Genesis 40:12-15; 23
12 “This is what the dream means,” Joseph said. “The three branches represent three days. 13 Within three days Pharaoh will lift you up and restore you to your position as his chief cup-bearer. 14 And please remember me and do me a favor when things go well for you. Mention me to Pharaoh, so he might let me out of this place. 15 For I was kidnapped from my homeland, the land of the Hebrews, and now I’m here in prison, but I did nothing to deserve it.” 23 Pharaoh’s chief cup-bearer, however, forgot all about Joseph, never giving him another thought.
Genesis 41:1 Two full years later, Pharaoh dreamed that he was standing on the bank of the Nile River.
Joseph had been imprisoned on false charges and while he was in prison two of the kings chief officials, the kings cupbearer and the king’s baker, were thrown into prison for displeasing the king. The two men both had dreams and were distressed as to their meaning, Joseph served them by interpret their dreams. The cupbearer was to be restored to his former position and the baker was to be hanged. When Joseph interpreted the cupbearer’s dream, he had asked him for a favor, “please remember me and do me a favor when things go well for you. Mention me to Pharaoh, so he might let me out of this place.” In Genesis 40:23 we read “Pharaoh’s chief cup-bearer, however, forgot all about Joseph, never giving him another thought.”

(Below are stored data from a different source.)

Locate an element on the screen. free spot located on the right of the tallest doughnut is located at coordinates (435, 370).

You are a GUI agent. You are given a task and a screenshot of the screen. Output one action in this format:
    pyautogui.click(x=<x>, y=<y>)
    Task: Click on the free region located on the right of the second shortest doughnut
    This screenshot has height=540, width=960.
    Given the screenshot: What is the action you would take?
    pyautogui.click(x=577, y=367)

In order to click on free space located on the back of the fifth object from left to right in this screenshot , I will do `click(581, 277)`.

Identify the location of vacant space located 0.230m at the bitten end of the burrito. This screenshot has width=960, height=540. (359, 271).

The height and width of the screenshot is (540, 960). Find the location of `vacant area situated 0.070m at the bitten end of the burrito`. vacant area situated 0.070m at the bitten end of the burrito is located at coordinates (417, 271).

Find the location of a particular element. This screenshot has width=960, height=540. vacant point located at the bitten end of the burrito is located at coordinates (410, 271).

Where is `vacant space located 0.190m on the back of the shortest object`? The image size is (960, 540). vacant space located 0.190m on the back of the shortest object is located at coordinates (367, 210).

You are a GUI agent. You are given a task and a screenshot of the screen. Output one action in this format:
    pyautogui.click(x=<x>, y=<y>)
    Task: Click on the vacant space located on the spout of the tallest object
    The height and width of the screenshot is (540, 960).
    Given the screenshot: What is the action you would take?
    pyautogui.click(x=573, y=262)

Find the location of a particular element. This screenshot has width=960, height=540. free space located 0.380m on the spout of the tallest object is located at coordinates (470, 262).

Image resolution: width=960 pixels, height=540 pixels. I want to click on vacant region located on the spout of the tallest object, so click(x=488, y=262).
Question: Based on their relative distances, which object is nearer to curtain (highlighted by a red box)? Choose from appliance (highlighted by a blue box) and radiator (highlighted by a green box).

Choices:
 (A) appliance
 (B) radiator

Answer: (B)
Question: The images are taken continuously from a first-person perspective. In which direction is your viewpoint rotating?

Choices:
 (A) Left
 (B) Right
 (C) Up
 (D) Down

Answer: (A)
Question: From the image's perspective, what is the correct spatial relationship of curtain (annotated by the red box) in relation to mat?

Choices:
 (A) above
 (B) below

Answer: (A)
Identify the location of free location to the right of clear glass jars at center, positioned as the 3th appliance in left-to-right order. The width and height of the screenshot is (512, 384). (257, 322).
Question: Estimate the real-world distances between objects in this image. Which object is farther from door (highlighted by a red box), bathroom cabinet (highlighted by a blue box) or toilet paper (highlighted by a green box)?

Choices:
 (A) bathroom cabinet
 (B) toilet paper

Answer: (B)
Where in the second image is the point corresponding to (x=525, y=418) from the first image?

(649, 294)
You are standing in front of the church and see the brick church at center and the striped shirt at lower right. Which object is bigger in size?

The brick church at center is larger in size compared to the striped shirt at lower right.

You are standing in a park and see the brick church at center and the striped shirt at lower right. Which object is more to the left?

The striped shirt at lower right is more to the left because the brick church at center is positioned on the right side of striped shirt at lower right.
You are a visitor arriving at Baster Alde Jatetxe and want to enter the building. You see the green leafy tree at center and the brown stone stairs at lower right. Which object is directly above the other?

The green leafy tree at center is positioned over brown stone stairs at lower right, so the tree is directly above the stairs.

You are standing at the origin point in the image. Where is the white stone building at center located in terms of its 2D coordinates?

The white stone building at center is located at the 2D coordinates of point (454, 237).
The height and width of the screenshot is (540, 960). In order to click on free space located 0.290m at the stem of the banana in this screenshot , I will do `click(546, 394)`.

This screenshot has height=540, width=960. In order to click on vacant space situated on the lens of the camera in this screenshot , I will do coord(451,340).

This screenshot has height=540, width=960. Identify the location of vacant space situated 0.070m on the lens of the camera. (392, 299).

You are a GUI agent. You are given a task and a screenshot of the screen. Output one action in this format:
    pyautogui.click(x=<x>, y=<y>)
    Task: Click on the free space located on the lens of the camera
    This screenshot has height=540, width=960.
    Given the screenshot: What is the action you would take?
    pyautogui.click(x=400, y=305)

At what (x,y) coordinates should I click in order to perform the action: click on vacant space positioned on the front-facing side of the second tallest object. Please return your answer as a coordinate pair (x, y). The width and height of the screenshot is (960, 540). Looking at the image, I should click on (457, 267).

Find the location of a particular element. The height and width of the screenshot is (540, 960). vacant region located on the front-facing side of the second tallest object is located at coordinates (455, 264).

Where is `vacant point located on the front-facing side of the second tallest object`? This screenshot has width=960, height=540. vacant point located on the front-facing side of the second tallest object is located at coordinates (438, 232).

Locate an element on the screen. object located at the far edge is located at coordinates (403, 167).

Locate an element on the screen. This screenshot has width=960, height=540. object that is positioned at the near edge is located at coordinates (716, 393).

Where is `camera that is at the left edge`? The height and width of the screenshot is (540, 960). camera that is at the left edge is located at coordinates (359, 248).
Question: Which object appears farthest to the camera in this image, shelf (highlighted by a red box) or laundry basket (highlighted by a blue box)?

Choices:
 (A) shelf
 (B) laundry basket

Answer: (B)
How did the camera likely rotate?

So we find Joseph alone in prison, forgotten by the man whom he had served and who had promised to remember him. After a gap of two full years we pick up his story again. In Genesis 41:1 we read, “Two full years later, Pharaoh dreamed that he was standing on the bank of the Nile River” Two full years left alone and ignored, they represented a long, dull, monotonous grind, month after month, the same old prison walls. That is what it is like when you’re in a period of waiting, nothing seems to happen. Joseph served others by interpreting their dreams while his dream seemed to slip away, forgotten by others, but not by God. At this point in his life serving others hasn’t seemed to get him very far, he served Potiphar only to be thrown into jail, he served the cupbearer only to be ignored. It would have been easy for Joseph to punt the whole serving others thing, after all it wasn’t helping him. Yet later, when God brings Joseph into Pharoses presence, we see a man with a servant’s heart ready to serve the whole of Egypt including the surrounding region. Joseph understood the key to serving; the key is where we place the focus. True serving always has an outward focus and places it away from self and onto others. Joseph was able to keep his servants heart even when he served others and they ignored him, because Joseph didn’t make the focus of his serving himself.
Joseph remembered his own dream, God’s promise, that someday, Joseph would be a ruler and people would bow down to him. But he understood that it wasn’t about the position it was about the heart, it wasn’t about ruling it was about serving. Many of us are ok serving as long as there is something in it for us, as long as we benefit, at which point we have completely missed the heart of serving. Joseph would rule to serve, we want to serve so we can rule. One of the greatest tests of serving comes when we serve and there is no recognition, no one remembers us and we are ignored! In this critical test of our servant’s heart will we be like Joseph and have an unswerving confidence in God based on God’s divine revelation, or will we have a shaken confidence as we focus on the circumstances?
Joseph knew that God was the source of his dreams, and God had confirmed them to him again and again. He knew what Peter would later write: God is not slow, in keeping His promise, as some understand slowness (2 Peter 3:9). In our waiting times the key isn’t escape, it’s endurance. James 1 says, the testing of our faith produces endurance. If you are really going to serve others and develop a servant’s heart you will need endurance. We can serve in obscurity because God notices, he cares and after all, aren’t we doing it for Him anyway?